● What the task requires: Please rewrite everything from the start of the data down to the line containing "True or false: average_female-male", changing "greatest" to "largest" and leaving all else unchanged. Give only those lines.

Records from a dataset:
***
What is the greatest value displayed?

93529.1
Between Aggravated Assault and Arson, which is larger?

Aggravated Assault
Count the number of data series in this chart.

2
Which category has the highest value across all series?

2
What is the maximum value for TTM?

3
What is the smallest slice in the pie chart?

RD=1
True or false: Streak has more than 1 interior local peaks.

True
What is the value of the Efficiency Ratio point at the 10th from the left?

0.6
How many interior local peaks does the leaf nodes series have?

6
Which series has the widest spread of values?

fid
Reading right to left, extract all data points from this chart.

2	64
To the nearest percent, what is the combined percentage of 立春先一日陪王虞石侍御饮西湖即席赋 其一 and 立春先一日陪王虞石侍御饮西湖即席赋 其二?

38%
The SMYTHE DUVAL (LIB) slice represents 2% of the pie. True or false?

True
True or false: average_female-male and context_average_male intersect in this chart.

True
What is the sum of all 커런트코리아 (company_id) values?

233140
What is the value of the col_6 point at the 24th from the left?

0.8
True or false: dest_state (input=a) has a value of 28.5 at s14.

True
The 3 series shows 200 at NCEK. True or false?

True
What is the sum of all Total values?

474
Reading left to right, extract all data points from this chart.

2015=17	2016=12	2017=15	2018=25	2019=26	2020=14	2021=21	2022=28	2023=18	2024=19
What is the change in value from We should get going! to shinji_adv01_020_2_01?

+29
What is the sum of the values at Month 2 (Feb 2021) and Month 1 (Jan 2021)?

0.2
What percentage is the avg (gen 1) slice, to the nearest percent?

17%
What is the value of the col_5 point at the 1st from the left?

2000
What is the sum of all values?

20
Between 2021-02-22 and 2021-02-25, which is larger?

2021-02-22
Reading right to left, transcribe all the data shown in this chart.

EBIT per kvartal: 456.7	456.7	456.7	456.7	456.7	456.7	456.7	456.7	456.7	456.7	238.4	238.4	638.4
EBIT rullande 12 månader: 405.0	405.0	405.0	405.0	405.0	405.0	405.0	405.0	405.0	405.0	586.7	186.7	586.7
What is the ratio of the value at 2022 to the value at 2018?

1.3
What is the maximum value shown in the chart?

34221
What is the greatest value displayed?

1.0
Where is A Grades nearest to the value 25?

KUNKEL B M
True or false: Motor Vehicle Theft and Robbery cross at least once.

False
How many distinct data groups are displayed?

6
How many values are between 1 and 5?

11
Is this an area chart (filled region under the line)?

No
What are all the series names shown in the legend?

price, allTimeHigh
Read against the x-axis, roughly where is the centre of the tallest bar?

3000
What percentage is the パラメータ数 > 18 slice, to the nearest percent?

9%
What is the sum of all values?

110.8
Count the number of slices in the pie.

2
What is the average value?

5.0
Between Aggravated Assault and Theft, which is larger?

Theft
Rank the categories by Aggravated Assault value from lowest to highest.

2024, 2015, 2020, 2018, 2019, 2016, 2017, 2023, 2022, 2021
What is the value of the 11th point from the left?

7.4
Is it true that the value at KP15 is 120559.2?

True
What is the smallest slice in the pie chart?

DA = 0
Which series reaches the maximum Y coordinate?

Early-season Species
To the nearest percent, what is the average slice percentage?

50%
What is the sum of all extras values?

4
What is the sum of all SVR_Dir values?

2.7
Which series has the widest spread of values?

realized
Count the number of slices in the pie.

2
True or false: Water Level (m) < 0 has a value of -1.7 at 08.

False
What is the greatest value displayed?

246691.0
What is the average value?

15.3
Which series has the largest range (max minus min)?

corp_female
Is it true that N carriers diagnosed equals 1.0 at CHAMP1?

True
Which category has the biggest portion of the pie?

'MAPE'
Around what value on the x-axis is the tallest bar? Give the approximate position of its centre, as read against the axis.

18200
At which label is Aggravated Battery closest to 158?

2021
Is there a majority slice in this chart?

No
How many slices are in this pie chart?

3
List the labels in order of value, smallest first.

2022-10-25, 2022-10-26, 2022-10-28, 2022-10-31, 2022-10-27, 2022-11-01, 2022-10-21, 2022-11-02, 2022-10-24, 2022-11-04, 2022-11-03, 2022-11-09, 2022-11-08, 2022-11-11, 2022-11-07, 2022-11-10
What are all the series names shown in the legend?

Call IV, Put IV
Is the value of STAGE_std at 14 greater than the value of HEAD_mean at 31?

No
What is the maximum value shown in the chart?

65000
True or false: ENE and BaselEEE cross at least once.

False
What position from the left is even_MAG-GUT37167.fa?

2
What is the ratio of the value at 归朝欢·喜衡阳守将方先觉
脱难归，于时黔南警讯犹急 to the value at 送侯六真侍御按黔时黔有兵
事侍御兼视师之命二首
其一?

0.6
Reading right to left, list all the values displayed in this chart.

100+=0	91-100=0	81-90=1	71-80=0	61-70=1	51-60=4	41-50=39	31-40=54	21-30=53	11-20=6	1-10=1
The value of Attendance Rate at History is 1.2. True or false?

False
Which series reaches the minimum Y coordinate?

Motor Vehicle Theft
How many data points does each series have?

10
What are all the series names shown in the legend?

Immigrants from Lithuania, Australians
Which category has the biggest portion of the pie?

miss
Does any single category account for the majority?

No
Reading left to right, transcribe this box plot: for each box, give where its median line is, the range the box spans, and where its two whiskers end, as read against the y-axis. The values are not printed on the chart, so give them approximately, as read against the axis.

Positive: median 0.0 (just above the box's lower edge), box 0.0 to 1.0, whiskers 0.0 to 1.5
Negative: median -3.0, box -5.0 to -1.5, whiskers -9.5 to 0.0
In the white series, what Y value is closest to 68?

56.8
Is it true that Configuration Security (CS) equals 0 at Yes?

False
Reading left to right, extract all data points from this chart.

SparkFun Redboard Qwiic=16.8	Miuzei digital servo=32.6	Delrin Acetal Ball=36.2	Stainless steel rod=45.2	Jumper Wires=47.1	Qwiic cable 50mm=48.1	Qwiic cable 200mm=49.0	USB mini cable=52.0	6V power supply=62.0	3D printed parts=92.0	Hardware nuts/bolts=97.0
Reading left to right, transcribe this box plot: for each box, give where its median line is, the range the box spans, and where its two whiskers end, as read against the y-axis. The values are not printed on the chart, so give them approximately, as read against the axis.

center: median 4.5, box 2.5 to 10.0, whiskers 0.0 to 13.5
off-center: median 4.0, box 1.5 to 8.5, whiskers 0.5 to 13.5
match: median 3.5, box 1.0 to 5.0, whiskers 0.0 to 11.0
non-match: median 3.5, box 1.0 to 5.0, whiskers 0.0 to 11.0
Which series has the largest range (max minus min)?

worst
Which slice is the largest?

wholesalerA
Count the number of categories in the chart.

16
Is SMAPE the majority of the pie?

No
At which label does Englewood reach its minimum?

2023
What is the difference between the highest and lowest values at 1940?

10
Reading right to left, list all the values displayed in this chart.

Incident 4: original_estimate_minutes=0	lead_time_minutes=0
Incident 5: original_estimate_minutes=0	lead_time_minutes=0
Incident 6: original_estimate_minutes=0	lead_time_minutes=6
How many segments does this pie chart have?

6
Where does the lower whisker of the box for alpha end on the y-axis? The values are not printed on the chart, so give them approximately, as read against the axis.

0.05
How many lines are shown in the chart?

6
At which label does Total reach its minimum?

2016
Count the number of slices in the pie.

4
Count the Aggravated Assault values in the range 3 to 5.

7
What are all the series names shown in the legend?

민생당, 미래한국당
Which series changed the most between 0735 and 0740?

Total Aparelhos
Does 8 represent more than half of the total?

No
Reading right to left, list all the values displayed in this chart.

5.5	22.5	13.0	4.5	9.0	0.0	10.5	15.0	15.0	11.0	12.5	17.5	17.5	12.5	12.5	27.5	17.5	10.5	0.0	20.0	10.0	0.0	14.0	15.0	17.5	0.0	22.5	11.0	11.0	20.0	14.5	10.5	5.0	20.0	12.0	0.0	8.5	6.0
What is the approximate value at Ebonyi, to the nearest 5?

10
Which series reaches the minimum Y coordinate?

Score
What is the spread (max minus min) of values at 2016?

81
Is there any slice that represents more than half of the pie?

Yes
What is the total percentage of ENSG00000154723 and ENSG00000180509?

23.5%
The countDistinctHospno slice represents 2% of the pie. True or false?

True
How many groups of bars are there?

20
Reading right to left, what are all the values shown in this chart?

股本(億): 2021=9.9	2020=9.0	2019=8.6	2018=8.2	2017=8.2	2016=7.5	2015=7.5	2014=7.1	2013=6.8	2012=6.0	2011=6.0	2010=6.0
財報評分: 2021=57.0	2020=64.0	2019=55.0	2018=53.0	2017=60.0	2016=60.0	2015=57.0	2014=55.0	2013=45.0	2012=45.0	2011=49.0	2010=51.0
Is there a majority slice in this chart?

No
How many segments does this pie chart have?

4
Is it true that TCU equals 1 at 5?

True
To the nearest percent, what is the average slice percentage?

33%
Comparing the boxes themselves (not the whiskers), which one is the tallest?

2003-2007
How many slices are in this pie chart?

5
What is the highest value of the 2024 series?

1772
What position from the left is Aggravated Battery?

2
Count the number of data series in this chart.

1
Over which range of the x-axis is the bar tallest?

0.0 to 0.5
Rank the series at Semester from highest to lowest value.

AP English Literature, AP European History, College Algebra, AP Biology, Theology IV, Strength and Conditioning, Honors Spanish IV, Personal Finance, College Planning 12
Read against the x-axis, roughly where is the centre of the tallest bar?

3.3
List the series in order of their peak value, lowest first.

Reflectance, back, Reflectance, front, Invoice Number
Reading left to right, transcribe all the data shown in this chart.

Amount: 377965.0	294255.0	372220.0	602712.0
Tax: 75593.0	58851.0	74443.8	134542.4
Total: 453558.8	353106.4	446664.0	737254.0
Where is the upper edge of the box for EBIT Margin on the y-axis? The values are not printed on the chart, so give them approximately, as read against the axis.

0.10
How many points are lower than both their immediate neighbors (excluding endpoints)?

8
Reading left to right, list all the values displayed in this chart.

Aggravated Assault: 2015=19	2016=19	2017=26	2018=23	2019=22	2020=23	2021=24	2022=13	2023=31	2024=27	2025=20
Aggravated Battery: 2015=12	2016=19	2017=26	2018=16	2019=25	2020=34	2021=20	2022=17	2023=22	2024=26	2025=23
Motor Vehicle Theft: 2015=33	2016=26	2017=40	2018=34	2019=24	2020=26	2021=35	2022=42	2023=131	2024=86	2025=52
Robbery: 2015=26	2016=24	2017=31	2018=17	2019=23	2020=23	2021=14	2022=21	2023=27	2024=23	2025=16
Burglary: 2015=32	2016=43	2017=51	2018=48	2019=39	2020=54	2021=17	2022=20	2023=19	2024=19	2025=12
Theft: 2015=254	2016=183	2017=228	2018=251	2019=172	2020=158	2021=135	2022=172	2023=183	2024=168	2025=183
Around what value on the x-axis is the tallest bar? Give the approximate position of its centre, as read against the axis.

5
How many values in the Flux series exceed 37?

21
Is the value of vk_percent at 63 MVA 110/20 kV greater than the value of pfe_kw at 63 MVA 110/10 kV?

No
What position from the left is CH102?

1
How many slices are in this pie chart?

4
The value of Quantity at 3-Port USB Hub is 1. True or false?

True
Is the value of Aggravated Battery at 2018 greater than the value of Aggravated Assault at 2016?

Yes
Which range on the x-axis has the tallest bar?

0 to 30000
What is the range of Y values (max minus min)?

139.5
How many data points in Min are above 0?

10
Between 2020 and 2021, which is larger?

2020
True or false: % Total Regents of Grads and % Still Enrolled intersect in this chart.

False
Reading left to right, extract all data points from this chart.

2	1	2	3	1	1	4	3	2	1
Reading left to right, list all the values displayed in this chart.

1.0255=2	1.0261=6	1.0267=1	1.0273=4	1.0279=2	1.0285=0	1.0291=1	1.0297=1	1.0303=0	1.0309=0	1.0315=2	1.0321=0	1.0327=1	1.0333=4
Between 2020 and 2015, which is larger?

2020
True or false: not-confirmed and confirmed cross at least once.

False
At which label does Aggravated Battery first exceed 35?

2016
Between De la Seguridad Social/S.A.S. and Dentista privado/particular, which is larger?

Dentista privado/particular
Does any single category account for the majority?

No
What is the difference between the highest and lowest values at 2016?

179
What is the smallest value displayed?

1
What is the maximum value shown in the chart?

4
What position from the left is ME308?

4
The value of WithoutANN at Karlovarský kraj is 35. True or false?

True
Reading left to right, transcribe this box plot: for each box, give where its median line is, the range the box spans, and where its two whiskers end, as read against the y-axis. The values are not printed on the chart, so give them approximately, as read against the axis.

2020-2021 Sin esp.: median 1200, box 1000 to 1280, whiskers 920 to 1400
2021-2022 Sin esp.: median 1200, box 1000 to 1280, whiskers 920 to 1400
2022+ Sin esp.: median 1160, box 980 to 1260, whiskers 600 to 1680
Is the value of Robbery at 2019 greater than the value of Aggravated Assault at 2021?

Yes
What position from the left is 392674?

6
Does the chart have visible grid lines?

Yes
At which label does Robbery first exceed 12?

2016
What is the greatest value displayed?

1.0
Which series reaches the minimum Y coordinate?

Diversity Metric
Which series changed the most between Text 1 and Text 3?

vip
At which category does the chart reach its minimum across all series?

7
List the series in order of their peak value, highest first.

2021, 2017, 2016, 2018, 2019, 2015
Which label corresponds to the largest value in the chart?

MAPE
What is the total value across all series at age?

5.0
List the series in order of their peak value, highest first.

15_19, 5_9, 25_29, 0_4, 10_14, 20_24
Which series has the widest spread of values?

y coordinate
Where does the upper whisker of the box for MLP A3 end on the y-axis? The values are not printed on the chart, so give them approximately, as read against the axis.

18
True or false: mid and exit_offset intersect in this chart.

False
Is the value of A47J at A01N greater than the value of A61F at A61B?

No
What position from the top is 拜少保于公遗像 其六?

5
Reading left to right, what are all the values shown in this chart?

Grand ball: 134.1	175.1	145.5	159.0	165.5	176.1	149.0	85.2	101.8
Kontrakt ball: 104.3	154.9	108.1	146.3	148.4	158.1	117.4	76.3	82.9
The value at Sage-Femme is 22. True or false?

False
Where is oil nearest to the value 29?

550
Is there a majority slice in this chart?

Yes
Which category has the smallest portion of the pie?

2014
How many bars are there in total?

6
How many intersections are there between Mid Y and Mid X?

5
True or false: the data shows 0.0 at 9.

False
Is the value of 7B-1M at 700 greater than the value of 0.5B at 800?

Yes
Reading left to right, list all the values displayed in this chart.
***
● Answer to this exercise:
What is the largest value displayed?

93529.1
Between Aggravated Assault and Arson, which is larger?

Aggravated Assault
Count the number of data series in this chart.

2
Which category has the highest value across all series?

2
What is the maximum value for TTM?

3
What is the smallest slice in the pie chart?

RD=1
True or false: Streak has more than 1 interior local peaks.

True
What is the value of the Efficiency Ratio point at the 10th from the left?

0.6
How many interior local peaks does the leaf nodes series have?

6
Which series has the widest spread of values?

fid
Reading right to left, extract all data points from this chart.

2	64
To the nearest percent, what is the combined percentage of 立春先一日陪王虞石侍御饮西湖即席赋 其一 and 立春先一日陪王虞石侍御饮西湖即席赋 其二?

38%
The SMYTHE DUVAL (LIB) slice represents 2% of the pie. True or false?

True
True or false: average_female-male and context_average_male intersect in this chart.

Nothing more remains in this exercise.